In Nightbreed, Sheffer plays a retro-50s rebel without a cause named Boone, who dreams about a place called Midian, a city where monsters are welcomed and absolved of their sins. Boone has a girlfriend, a manic pixie rock and roller played by Anne Bobby, and a psychotherapist – the worst psychotherapist in the world. Like most classic horror movies, Barker asks, “Who is the real monster?” It's man, but in Nightbreed, specifically, it's also psychotherapists.
Director David Cronenberg stars as Boone's shrink, a sophisticated, smooth-talking urbanite who is also a serial killer. Cronenberg gives one of the most underrated performances in horror canon as Dr. Decker, who looks like an insufferable yuppie except when he's murdering innocent people while wearing a hideous homemade mask that resembles Batman's nemesis The Scarecrow.
Decker's big plan is to frame Boone for his grisly murders, and he would have gotten away with it had he not picked the chosen one. And Boone is chosen, but first, he's bitten and then shot to death by cops.
Thankfully, Nightbreed are undead and come for you in your dreams. Boone is reborn and searches for Midian, which is exactly where you'd imagine such a place: rural Canada. Meanwhile, his girlfriend suspects her boo isn't a ghost. She’s got guts and hunts down Boone’s new bogeymen besties. The movie climaxes with a tragic fight between rednecks and cops and super-powered Nightbreed. Unstoppable death ogres are involved.

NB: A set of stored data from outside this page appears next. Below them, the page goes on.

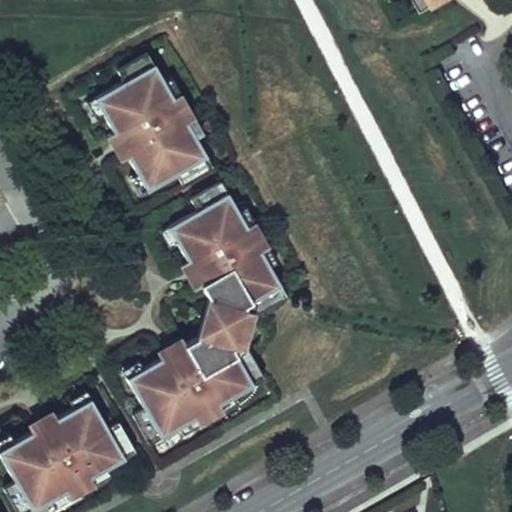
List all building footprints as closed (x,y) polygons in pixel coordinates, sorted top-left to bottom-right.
[(430,0),(417,0),(423,9),(432,4),(430,0)] [(205,155),(152,62),(92,96),(145,189),(205,155)] [(166,225),(185,259),(182,261),(196,285),(199,283),(223,270),(244,307),(251,309),(249,315),(255,312),(248,301),(279,284),(268,265),(259,249),(262,247),(259,242),(251,229),(248,223),(245,225),(236,209),(226,191),(166,225)] [(251,229),(256,226),(244,205),(236,209),(245,225),(248,223),(251,229)] [(263,239),(259,242),(262,247),(259,249),(268,265),(275,261),(263,239)] [(248,301),(255,312),(285,295),(279,284),(248,301)] [(240,347),(242,340),(249,315),(251,309),(244,307),(207,297),(197,335),(234,345),(240,347)] [(263,376),(242,340),(240,347),(234,345),(197,366),(181,340),(157,354),(159,357),(141,367),(125,376),(142,406),(159,436),(178,425),(193,416),(195,419),(201,416),(214,408),(219,405),(217,402),(233,393),(263,376)] [(120,369),(125,376),(141,367),(137,359),(120,369)] [(68,399),(72,406),(89,397),(85,389),(68,399)] [(214,408),(216,413),(237,401),(233,393),(217,402),(219,405),(214,408)] [(106,426),(89,397),(72,406),(54,416),(53,413),(28,427),(30,430),(12,440),(0,447),(0,457),(12,479),(30,510),(49,499),(64,490),(66,493),(72,490),(85,482),(90,479),(89,476),(104,467),(123,456),(106,426)] [(131,412),(147,442),(159,436),(142,406),(131,412)] [(178,425),(182,433),(203,420),(201,416),(195,419),(193,416),(178,425)] [(123,456),(134,450),(117,419),(106,426),(123,456)] [(0,437),(0,447),(12,440),(8,433),(0,437)] [(85,482),(87,486),(108,474),(104,467),(89,476),(90,479),(85,482)] [(1,485),(16,511),(25,511),(30,510),(12,479),(1,485)] [(74,494),(72,490),(66,493),(64,490),(49,499),(53,506),(74,494)]
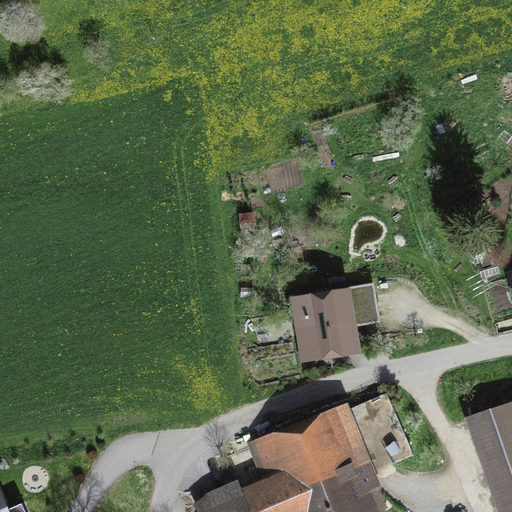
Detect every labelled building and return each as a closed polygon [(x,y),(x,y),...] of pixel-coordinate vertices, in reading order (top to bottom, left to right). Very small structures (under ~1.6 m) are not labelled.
[(394,147),(391,128),(344,137),(347,157),(394,147)] [(373,284),(347,288),(348,299),(375,294),(373,284)] [(308,325),(313,352),(348,347),(340,288),(292,294),(297,327),(308,325)] [(375,294),(348,299),(353,326),(380,321),(375,294)] [(456,313),(430,309),(426,325),(453,330),(456,313)] [(238,511),(367,511),(358,490),(378,482),(374,473),(415,454),(388,392),(255,449),(265,472),(228,488),(238,511)] [(511,511),(511,404),(472,419),(506,511),(511,511)] [(25,511),(21,503),(3,511),(0,504),(0,511),(25,511)]
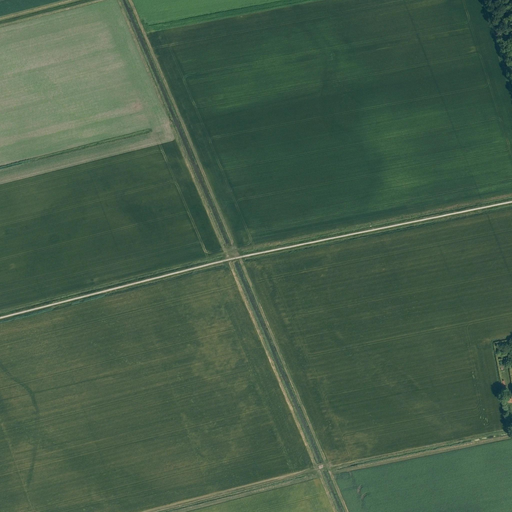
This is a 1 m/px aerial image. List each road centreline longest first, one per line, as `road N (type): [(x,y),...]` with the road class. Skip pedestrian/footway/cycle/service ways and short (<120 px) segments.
road 1 (track): [(153,511),(327,466),(239,257)]
road 2 (track): [(239,257),(129,0)]
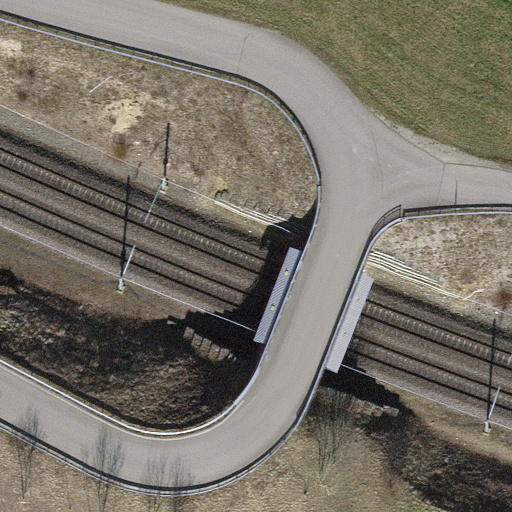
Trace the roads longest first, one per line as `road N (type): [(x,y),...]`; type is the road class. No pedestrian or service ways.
road 1 (track): [(366,170),(285,383),(259,425),(232,449),(191,465),(148,462),(96,444),(0,391)]
road 2 (track): [(511,189),(366,170),(340,117),(305,79),(241,51),(54,0)]
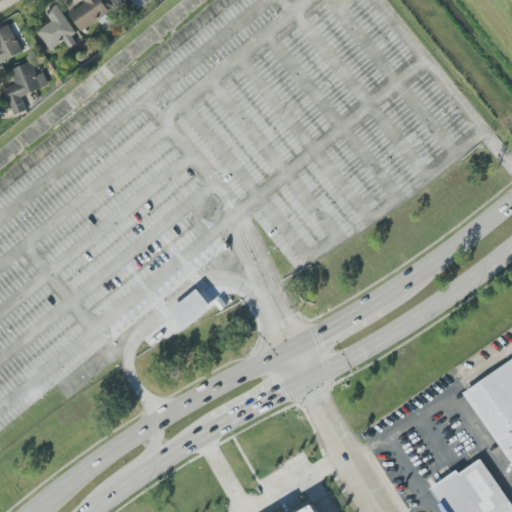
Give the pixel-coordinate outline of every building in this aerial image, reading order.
[(70,13),(82,31),(110,12),(101,0),(83,0),(85,3),(70,13)] [(65,41),(70,48),(80,41),(58,7),(47,14),(52,22),(38,31),(50,51),(65,41)] [(0,31),(0,63),(23,55),(12,27),(0,31)] [(50,86),(45,73),(37,75),(32,62),(12,70),(17,84),(4,89),(15,116),(28,111),(23,97),(50,86)] [(171,312),(179,322),(186,330),(213,308),(207,301),(198,289),(171,312)] [(511,360),(466,390),(511,461),(511,360)] [(446,511),(511,511),(511,505),(482,457),(432,489),(446,511)]
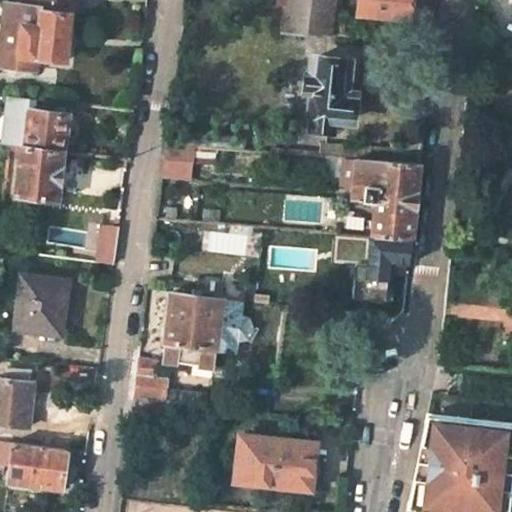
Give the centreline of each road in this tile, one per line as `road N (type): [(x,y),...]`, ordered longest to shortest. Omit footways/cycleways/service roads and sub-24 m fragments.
road 1 (unclassified): [(457,0),(411,377),(390,413),(377,511)]
road 2 (unclassified): [(102,511),(121,372),(115,339),(169,0)]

I swooned as Boone and his newfound family fought desperately for their survival. I wanted to be Nightbreed, to be brooding and sensual and dangerous. I wanted to shapeshift like them, to rearrange my flesh at will. I wanted to melt away in the darkness, to escape who I was and to dance past midnight. I remember these words I wrote in my secret journal in black ink like black blood – an invocation, a wish. “I am Nightbreed.”
I suppose she could have thrown my secret journal away in the trash – she also admitted boxes had a way of disappearing from her garage. But I like to imagine they came in the night on cloven hooves and whispered in my ear, a tendril of smoke sneaking under garage doors and stealing my journal, then, later, in Midian, a single talon flipping pages as red lizard eyes read the promises I made to myself so long ago by moonlight.